[Items listed in a dataset]
=== Begin Enclosure ===

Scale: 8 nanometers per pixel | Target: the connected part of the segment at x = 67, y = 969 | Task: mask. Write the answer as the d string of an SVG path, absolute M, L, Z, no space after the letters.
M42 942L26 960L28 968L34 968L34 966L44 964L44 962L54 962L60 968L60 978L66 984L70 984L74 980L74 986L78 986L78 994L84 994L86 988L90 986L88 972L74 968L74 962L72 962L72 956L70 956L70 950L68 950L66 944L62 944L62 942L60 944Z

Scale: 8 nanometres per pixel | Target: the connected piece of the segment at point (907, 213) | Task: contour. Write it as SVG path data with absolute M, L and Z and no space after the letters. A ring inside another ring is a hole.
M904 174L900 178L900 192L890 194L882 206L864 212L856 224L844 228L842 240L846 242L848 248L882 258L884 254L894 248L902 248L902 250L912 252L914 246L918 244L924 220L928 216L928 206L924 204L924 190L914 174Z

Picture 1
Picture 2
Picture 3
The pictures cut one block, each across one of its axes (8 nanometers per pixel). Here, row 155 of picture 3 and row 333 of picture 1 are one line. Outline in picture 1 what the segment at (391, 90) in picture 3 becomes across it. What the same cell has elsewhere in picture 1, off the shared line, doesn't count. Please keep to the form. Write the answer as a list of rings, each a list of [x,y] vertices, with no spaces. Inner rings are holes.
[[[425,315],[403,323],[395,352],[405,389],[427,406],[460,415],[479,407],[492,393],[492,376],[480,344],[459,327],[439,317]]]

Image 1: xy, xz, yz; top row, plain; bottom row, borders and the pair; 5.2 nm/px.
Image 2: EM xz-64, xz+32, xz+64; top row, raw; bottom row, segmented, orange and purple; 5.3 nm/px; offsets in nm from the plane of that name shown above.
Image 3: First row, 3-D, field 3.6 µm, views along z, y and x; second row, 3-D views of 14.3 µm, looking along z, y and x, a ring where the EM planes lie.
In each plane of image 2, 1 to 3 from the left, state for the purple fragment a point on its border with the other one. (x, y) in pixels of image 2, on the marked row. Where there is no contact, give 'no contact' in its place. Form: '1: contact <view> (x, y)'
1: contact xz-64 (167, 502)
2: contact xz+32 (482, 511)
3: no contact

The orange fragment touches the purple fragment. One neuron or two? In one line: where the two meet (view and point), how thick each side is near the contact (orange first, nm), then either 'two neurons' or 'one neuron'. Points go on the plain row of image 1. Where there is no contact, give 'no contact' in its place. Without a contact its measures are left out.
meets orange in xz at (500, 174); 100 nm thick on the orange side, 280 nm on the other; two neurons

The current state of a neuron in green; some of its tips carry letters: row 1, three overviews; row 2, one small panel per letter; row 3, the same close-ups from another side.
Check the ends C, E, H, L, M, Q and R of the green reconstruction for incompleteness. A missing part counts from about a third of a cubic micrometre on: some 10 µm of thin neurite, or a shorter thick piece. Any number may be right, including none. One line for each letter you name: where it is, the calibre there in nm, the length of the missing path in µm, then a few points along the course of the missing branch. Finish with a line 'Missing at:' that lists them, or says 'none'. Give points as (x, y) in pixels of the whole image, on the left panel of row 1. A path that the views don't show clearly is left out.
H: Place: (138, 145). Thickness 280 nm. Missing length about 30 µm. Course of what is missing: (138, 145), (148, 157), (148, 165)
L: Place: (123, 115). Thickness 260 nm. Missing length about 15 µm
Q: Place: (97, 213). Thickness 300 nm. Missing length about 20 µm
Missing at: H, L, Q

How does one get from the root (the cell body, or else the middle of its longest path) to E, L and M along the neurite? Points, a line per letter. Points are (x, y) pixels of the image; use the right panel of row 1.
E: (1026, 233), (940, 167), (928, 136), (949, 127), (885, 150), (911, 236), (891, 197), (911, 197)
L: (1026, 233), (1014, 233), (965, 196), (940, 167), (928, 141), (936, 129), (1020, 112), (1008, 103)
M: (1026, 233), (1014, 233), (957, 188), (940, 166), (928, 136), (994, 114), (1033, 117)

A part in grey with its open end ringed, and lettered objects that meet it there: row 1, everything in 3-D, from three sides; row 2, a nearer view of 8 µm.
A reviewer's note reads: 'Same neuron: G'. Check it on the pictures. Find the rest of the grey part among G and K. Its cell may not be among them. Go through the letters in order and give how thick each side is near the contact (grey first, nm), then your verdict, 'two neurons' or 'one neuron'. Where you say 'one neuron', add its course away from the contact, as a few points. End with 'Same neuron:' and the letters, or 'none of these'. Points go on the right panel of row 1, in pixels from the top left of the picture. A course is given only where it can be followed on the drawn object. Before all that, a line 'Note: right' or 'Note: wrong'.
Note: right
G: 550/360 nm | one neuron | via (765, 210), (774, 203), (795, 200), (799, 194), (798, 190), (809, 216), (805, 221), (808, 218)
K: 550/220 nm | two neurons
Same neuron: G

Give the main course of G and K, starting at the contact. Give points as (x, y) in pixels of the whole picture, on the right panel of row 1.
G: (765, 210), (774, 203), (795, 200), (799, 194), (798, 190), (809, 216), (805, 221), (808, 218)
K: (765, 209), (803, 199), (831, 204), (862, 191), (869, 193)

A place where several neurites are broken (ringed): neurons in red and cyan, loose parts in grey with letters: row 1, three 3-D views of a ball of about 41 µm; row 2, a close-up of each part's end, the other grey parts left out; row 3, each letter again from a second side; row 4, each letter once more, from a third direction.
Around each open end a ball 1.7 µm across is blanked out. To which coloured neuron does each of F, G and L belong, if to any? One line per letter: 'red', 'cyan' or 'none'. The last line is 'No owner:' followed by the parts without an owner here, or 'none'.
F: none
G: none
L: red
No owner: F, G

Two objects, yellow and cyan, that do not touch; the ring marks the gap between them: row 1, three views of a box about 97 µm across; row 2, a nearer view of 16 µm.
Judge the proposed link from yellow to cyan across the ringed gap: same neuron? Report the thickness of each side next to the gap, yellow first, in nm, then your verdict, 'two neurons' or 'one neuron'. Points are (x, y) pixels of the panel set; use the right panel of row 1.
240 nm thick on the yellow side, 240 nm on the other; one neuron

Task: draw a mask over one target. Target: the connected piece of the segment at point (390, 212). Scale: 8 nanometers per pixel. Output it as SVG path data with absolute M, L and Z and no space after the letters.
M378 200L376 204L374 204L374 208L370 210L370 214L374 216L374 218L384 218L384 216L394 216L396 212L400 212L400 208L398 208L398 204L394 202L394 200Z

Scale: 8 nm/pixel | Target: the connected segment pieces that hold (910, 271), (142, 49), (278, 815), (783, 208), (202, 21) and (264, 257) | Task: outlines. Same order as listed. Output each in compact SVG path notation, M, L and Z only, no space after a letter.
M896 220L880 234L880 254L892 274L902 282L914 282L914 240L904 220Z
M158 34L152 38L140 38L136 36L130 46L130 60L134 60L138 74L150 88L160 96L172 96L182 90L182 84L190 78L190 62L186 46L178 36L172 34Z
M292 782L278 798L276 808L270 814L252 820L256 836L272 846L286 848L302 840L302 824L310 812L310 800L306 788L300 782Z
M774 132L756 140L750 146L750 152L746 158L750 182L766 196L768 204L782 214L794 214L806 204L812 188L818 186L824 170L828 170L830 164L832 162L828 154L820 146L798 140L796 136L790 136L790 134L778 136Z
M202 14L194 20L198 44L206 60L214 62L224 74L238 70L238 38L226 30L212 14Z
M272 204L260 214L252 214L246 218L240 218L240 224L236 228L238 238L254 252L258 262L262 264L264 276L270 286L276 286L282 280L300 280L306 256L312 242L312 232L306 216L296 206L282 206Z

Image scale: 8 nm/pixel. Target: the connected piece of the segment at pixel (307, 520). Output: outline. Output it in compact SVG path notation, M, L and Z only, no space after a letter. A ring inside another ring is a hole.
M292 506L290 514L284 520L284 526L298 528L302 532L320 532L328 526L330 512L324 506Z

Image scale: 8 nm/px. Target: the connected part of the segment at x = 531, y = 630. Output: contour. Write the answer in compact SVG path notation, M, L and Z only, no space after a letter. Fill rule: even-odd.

=== End Enclosure ===

PROBLEM DESCRIPTION: A word-for-word copy of the lines above from the one with "The orange fragment" through the one with "The current state", inclusive, is the only output wanted.

ANSWER FOR THE TASK:
The orange fragment touches the purple fragment. One neuron or two? In one line: where the two meet (view and point), how thick each side is near the contact (orange first, nm), then either 'two neurons' or 'one neuron'. Points go on the plain row of image 1. Where there is no contact, give 'no contact' in its place. Without a contact its measures are left out.
meets orange in xz at (500, 174); 100 nm thick on the orange side, 280 nm on the other; two neurons

The current state of a neuron in green; some of its tips carry letters: row 1, three overviews; row 2, one small panel per letter; row 3, the same close-ups from another side.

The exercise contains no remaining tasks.